We do top and tail, though, wash hands often and clean teeth twice a day. We are clean, we are just keen on saving water and electricity since COL crisis started and it has stuck.

We are both clean and smell natural, no artificial scents applied.

You aren't clean and I suspect your " natural" smell is unpleasant.

My inlaws used to say the same especially as we lose our sense of smell the older we get. My mil used to talk about how fil never sweat.

When they would stay with us I had to air out their room for days the BO smell was so bad. They couldn't smell themselves at all and it was heinous.

AngelinaFibres · 15/05/2024 18:50

The smoker part would kill it for me regardless of anything else. Smokers have no idea how foul their breath is at the best of times. If he isn't cleaning his teeth that's even worse.

dayaftertomorrou · 15/05/2024 18:51

AngelinaFibres · 15/05/2024 18:50

The smoker part would kill it for me regardless of anything else. Smokers have no idea how foul their breath is at the best of times. If he isn't cleaning his teeth that's even worse.

Agree. Smoking would be a deal breaker in itself.

Josette77 · 15/05/2024 18:51

AngelinaFibres · 15/05/2024 18:50

The smoker part would kill it for me regardless of anything else. Smokers have no idea how foul their breath is at the best of times. If he isn't cleaning his teeth that's even worse.

I agree with smokers, but honestly I would rather smell a smoker than sweaty body odor. I can't handle the stench of people's dirtiness.

Angelsrose · 15/05/2024 18:54

You have to leave this very lazy, smelly and disrespectful individual. Absolutely disgraceful behaviour.

TwilightSkies · 15/05/2024 18:54

Ugh, just leave him. I've got a male friend with an unwashed bum and it is RANK and I'm mortified that people might think we are an item. It's so bad that he MUST be able to smell it. I started putting a towel out for him to sit on but he would just pick up the towel and hand it to me. His hygiene has in recent months gone from unwashed to I suspect unwiped. Disgusting.

Why are you a friend with this cretin??!!!

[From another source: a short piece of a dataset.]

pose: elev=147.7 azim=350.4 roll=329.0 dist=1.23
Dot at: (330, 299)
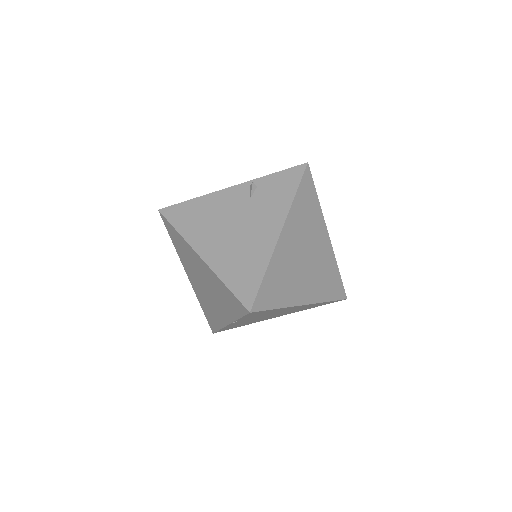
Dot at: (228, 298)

AStrawberryTart · 15/05/2024 19:01

TwilightSkies · 15/05/2024 18:54

Ugh, just leave him. I've got a male friend with an unwashed bum and it is RANK and I'm mortified that people might think we are an item. It's so bad that he MUST be able to smell it. I started putting a towel out for him to sit on but he would just pick up the towel and hand it to me. His hygiene has in recent months gone from unwashed to I suspect unwiped. Disgusting.

Why are you a friend with this cretin??!!!

I was wondering the same. He wouldn’t be in my house if he stank and I had to put something down for him to sit on.

FrogTheWarrior · 15/05/2024 19:02

JMSA · 15/05/2024 18:27

I'm not sure you'll smell as fresh as you think, especially if you only have each other's word for it.

Haha I’ve been thinking that! Guarantee people who don’t shower daily or wash their hair enough stink. That greasy scalp smell 😱gives them away by a mile. Don’t get me started on stale sweat and people who bizarrely smell as if they’ve been eating a cheap burger. Like smokers can’t smell it on themselves, nor can the shower dodgers. If it’s genuinely about finances, they should cut costs elsewhere. It’s antisocial and gross.

I shared an office with a married professional woman in her 60s. She smelled of wee and unwashed hair. I literally couldn’t bear it and was over the moon when wfh came in.

OP, I just couldn’t. One of the things I love about my DH is that he always smells so fresh and clean, just makes me want to cuddle up to him. I could not share a bed with your OH if I were you, it would honestly make my skin crawl. At the very least I hope he is able to acknowledge he has a problem and is willing to do something about it, whether it’s mental health related or just isolation affecting his motivation. Or lazy, of course. Please move into a different room. I felt sick when you said he tries to spoon you.